Il nuovo Consiglio comunale si insedierà giovedì alle ore 18, quando la Bruscolotti ufficializzerà le deleghe e varerà l'Amministrazione
assessori

Si dovranno attendere ancora cinque giorni per conoscere la squadra che amministrerà insieme al sindaco Maria Pia Bruscolotti il comune di Massa Martana. La convocazione del nuovo Consiglio è stata fissata infatti per il prossimo giovedì 18, alle ore 18. I quattro punti all’ordine del giorno prevedono l’insediamento del Consiglio comunale, il giuramento del sindaco, la nomina della giunta e l’elezione della commissione elettorale.
Gli undici consiglieri eletti della maggioranza si caratterizzano per una larga presenza di giovani e di donne ed è la prima volta che ciò si verifica a Massa Martana, oltre ad avere un primo cittadino donna. Nove dei suddetti consiglieri sono alla prima esperienza politica.
Per quanto riguarda invece la rappresentanza delle correnti politiche all’interno del PD, sette consiglieri provengono dall’area della ex Margherita e cinque da quella degli ex DS.
Rimangono esclusi dal Consiglio tutti e tre candidati del Partito di Rifondazione Comunista: Stecconi Graziella (assessore uscente), Anna Maria Bruni e Giacomo Liguori. Sicuramente ci sarà la nomina della Stecconi come assessore esterno per premiare il patto di alleanza con il Rifondazione comunista. 

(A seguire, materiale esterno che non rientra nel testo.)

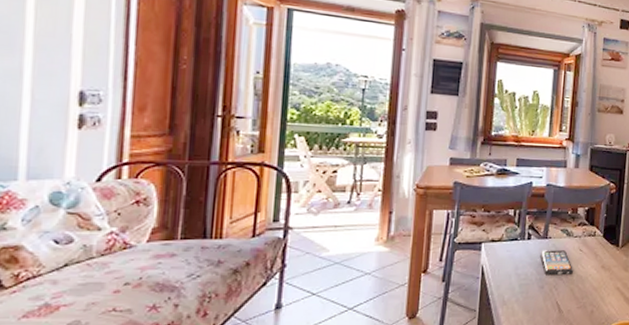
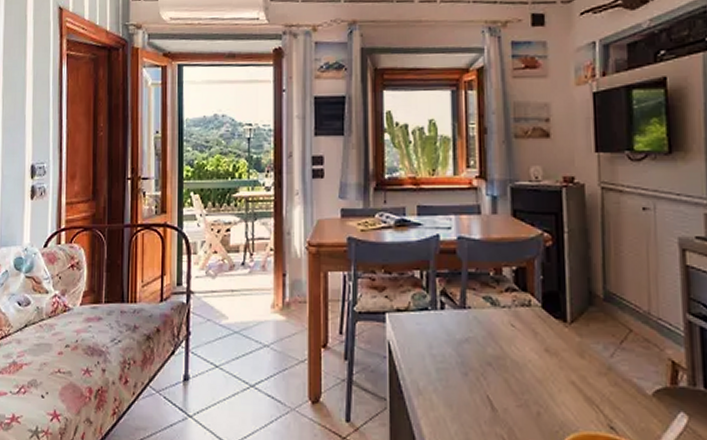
smartphone: present [541,250,574,274] -> none [459,324,507,358]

Mentre per l’incarico di vice sindaco in un primo momento circolava voce dell’ex DS Franco Valli, che con 88 preferenze raccolte è il secondo eletto della lista “Capacità e Futuro”. Ieri invece si è diffusa voce che la Bruscolotti voglia al suo fianco l’attuale vice sindaco Paolo Fumanti in quanto, oltre all’esperienza politica, è disponibile a tempo pieno per svolgere l’incarico. Questo le permetterebbe di dedicarsi anche con maggior “tranquillità” all’incarico di segretaria regionale del PD.
Se così sarà l’area DS rivendicherà certamente i due restanti assessorati di cui uno sarà attribuito a Luca Latini mentre l’altro  è ancora senza "volto". In questo caso però resterà senza incarichi il segretario comunale del PD Giovanni Baglioni. La soluzione può essere l’allargamento della giunta da cinque a sei componenti.
Ci sono comunque sempre in ballo le nomine del consiglio di amministrazione del consorzio Flaminia Vetus (la società che gestisce l’area del nuovo polo industriale delle energie alternative). Per quanto riguarda la presidenza del suddetto consorzio sembra che la scelta non sia politica ma tecnica.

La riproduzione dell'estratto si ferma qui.